- Geboren am 26. Juli 1875 in Kesswil/Kanton Thurgau (Schweiz) als Sohn eines Pfarrers.
- 1895 Abbruch eines Studiums der Archäologie; anschließend Studium der Medizin in Basel.
- 1902 Promotion über okkulte Phänomene.
- 1903-1909 Arzt am Züricher psychiatrischen Krankenhaus, dem von Eugen Bleuler geleiteten „Burghölzli“.
- 1905 Habilitation, Oberarzt und Dozent für Psychiatrie an der Universität Zürich.
- 1907 Erste Begegnung mit Sigmund Freud. Beschäftigung mit Freuds Werk und Arbeit als Psychoanalytiker und Redakteur des „Internationalen Jahrbuchs für psychologische und psychotherapeutische Forschung“.

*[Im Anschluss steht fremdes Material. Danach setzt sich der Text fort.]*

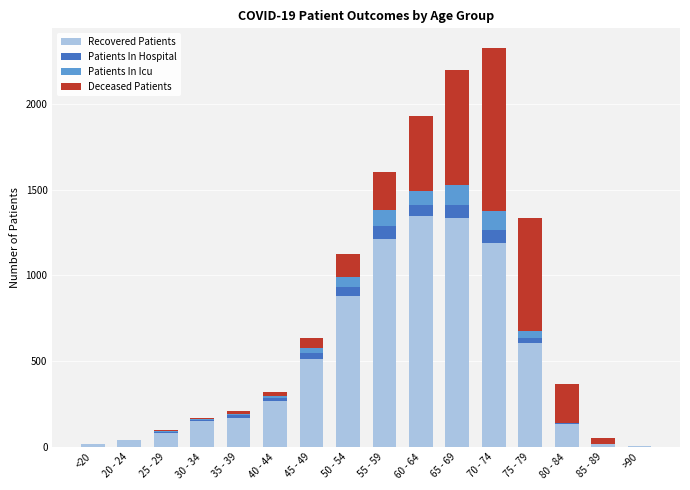

Is it true that Recovered Patients equals 793 at 65 - 69?

False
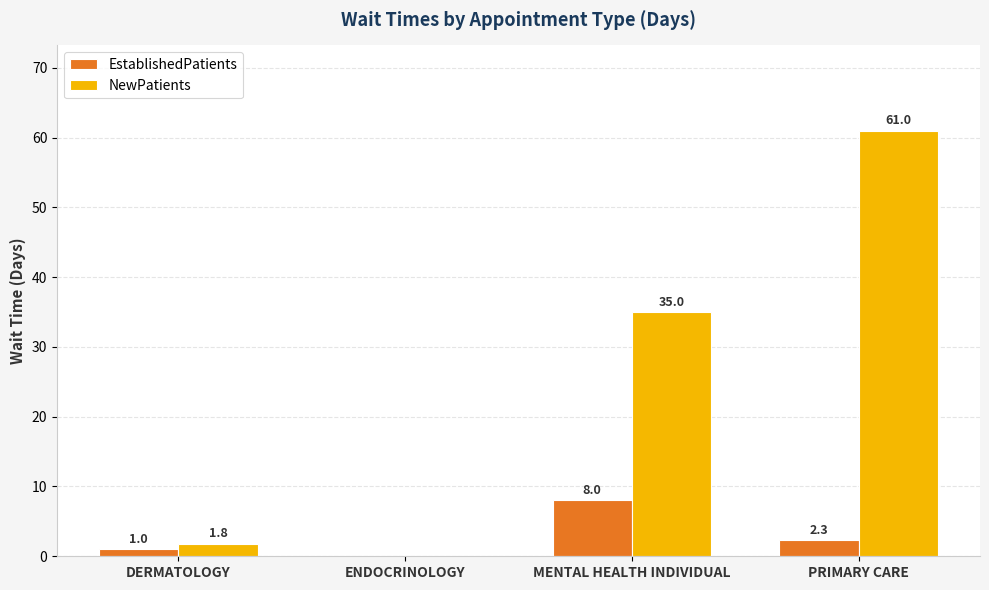

Reading left to right, list all the values displayed in this chart.

EstablishedPatients: 1.0	0.0	8.0	2.3
NewPatients: 1.8	0.0	35.0	61.0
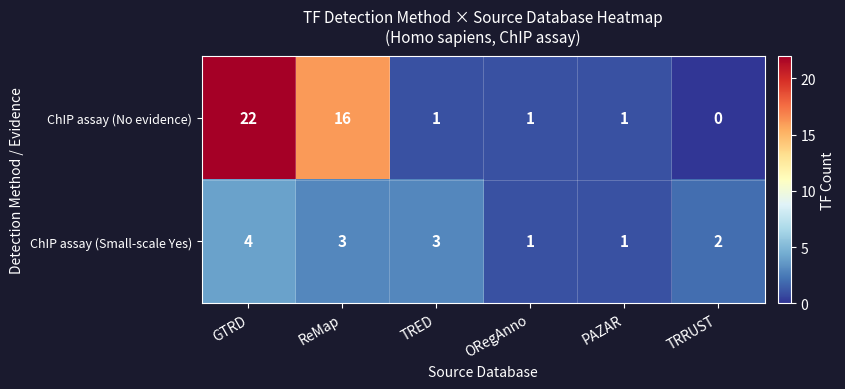

At TRED, list the series in order from smallest to largest.

ChIP assay (No evidence), ChIP assay (Small-scale Yes)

- 1910-1914 Präsident der „Internationalen psychotherapeutischen Forschung“ Distanzierung von Freuds Triebtheorie.
- 1912 Erscheinen des Buches „Wandlungen und Symbole der Libido“, in dem Jung die Libidotheorie Freuds kritisierte; Bruch mit Freud.
- 1913 Ende der Lehrtätigkeit an der Universität Zürich.
- Zwischen 1921 und 1926 zahlreiche Studien und Forschungsreisen nach Nordamerika und Afrika, um archaisch lebende Gesellschaften (z.B. die Pueblo-Indianer) kennen zu lernen.
- 1930 Ehrenpräsident der „Deutschen Ärztlichen Gesellschaft“ für Psychotherapie.
- 1933-1939 Präsident der „Internationalen Allgemeinen Ärztlichen Gesellschaft für Psychotherapie“ und Herausgeber des „Zentralblatt für Psychotherapie und ihre Grenzgebiete“.
- 1933-1942 Erneute Lehrtätigkeit an der Eidgenössischen Technischen Hochschule in Zürich (ab 1935 als Professor).
- Ab 1944 Professur in Basel.
- C.G. Jung führte in seinen letzten Lebensjahren vermehrt Forschungen über seine Theorie des „Kollektiven Unbewussten“ und die Bedeutung der Religion für die Psyche durch.
- Am 06. Juni 1961 stirbt er in Küsnacht (Zürich) am Zürichsee.